Sir Thomas de Veil (21 November 1684 – 7 October 1746), also known as deVeil, was Bow Street's first magistrate; he was known for having enforced the Gin Act in 1736, and, with Sir John Gonson, Henry Fielding, and John Fielding, was responsible for creating the first professional police and justice system in England.

Thomas de Veil was born in St Paul's Churchyard, London, in 1684. The identity of his parents is unclear: while a contemporary biographer had pinpointed Revd. Dr. Hans de Veil as his father, the parish of St Augustine, London, records the birth of a Thomas de Veil to Lewis de Compiègne de Veil and his wife, Anne, on 21 November 1684. While the name of his father remains unsettled, it is known he was a Frenchman originally from the Lorraine, and that he was a Huguenot.

De Veil is said to have left home when he was 15 years old to learn the trade of mercer in a shop in Queen street, near Cheapside. When his master's business failed after few months, he enlisted as a private in the War of the Spanish Succession. He fought at Cadiz and Vigo in 1702 and at Almanza in 1707, and caught the attention of Colonel Martin Bladen, with whom he remained friends for the rest of his life, and the Earl of Galway, who would then bestow upon him a troop of dragoons.

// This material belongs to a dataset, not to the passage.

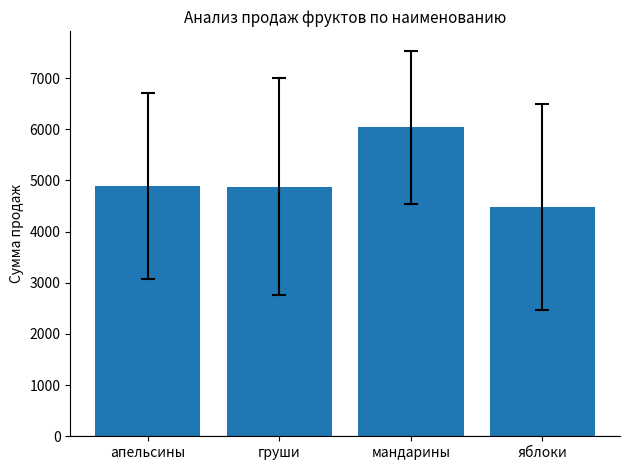

What is the change in value from мандарины to яблоки?

-1560.0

By the time the war ended in 1713, Thomas de Veil had attained the rank of lieutenant colonel in the Red Regiment of Westminster. Returning to England, he borrowed a great deal of money to restore his fortunes, which in turn ran up a considerable debt. He retired to the countryside and lived upon the half pay provided by the army until he had dispensed of his debts, upon which he returned to London in search of a second source of income, and became a political lobbyist with an office in Whitehall: his work at this time consisted of "soliciting at the war-office, the treasury, and other public boards, drawing petitions, cases, and representations, memorials, and such kind of papers, for which he kept an office in Scotland-yard". Thanks to his diligence, and the interest of many former acquaintances like Martin Bladen, he was made a justice of the peace and was appointed to the commissions of the peace of Middlesex and Westminster in 1729.